In the last 18 months, however, banks have generally become profitable as economic conditions have improved, unemployment is down, and loan demand has increased, leading Curry to ask: “Where do we go from here? What will it take to ensure that banks remain solvent, stable, and secure in their role in the payments and credit system?”
Curry pointed out that the increased regulation of today is designed to prevent another financial crisis similar to the one in 2008; however, he said, things do not need to get to that point if the right decisions are made today in the financial system, particularly in the area of credit risk by banks.
While banks are prospering, however, they have created some credit risk concern by loaning to customers who almost certainly would not have qualified four or five years ago because of the risk they pose, Curry said.
“Many banks have made a conscious decision to increase their risk appetite and take on additional credit risk,” Curry said. “They are doing this in part because in times of economic growth banks feel confident that they can. But they are also targeting less creditworthy customers and offering easier terms and conditions because they feel that they must, in order to hold their own against the competition for loan growth, market share, and revenue.”
“We can ensure a safe and sound banking system and avoid crises if we take sensible and toughminded steps now to address the emerging risks I’ve discussed today.”—Thomas Curry
Credit risk is showing up now in banks in two classic forms, according to Curry: that of relaxed underwriting and increased loan concentrations. While banks with increased loan concentrations and eased underwriting standards always prosper for a time, there will eventually be a “day of reckoning,” Curry said. As a regulator, Curry said, his job is to raise awareness of the credit risk these conditions pose before things reach that point.

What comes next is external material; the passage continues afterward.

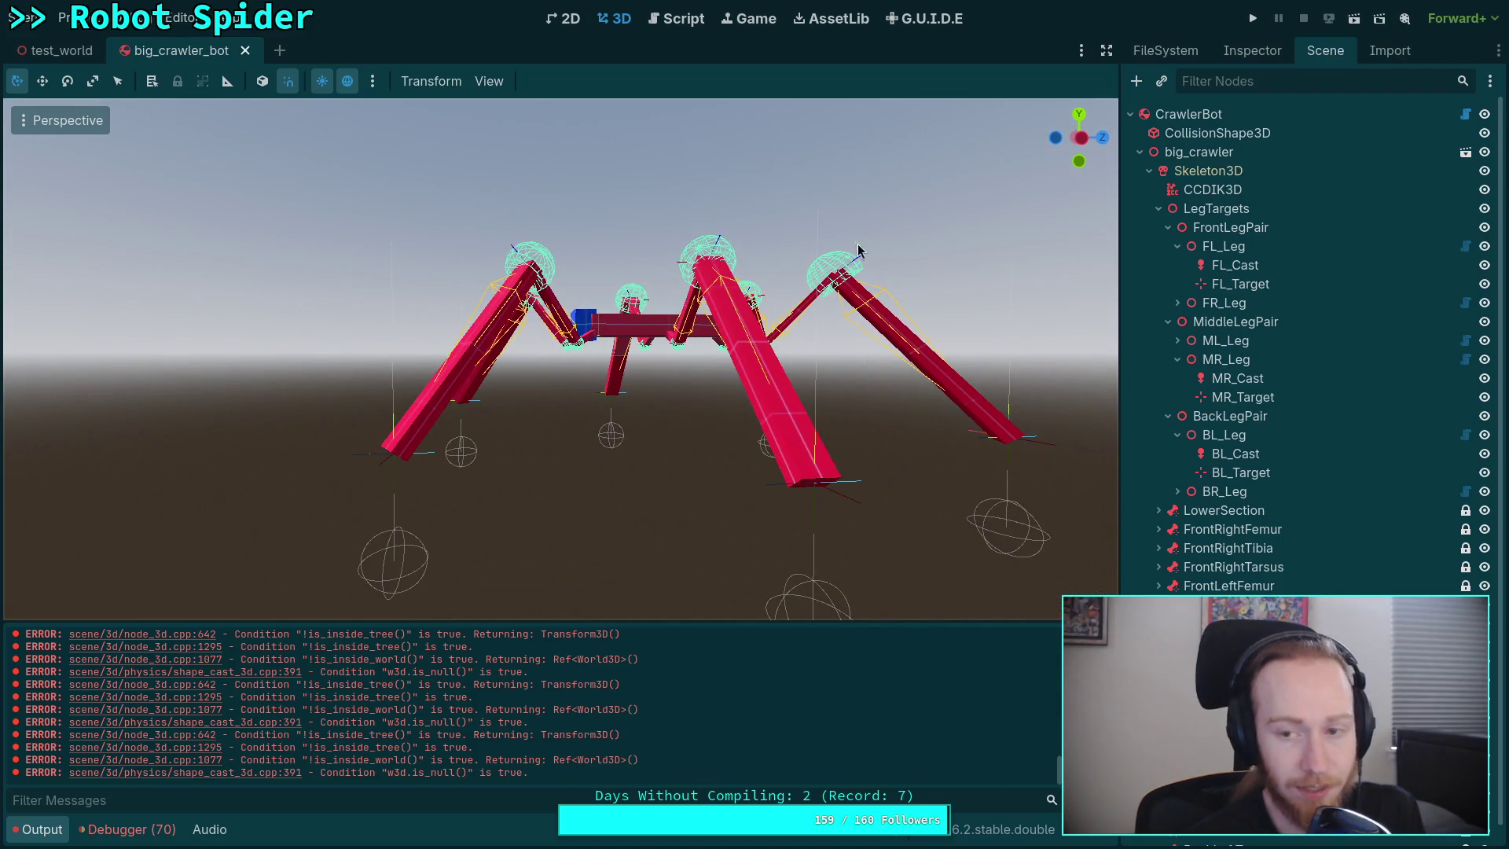
pyautogui.click(1081, 138)
pyautogui.scroll(5, 542, 338)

“At present, these concentrations flash yellow lights rather than red ones, and, as I’ve noted, credit quality has not suffered significantly as a result,” Curry said. “Our job as supervisors is to ensure that things stay that way.”
Curry said he would like to see banks take the initiative to address concentration risk on their own, without supervisory action, and stated that the OCC has provided tools to help them do so. He urged risk managers to carefully examine their respective banks’ loan loss allowance to see if it is appropriate for the level of risk their bank is taking on.
“We’ve been through a long period in which banks have been steadily reducing reserves,” Curry said. “Just over the last two years, the key ratio of the loan loss allowance to total loans dipped by more than 40 percent. Although banks have argued, with some justice—and please note the qualification—that improvements in loan quality justified those reserve releases, drawdowns of that magnitude are clearly disproportionate.”
Curry stated it was clear to him that the reserves needed to be raised in order to account for the increasing credit risk in the financial system today
“We can ensure a safe and sound banking system and avoid crises if we take sensible and toughminded steps now to address the emerging risks I’ve discussed today,” Curry said.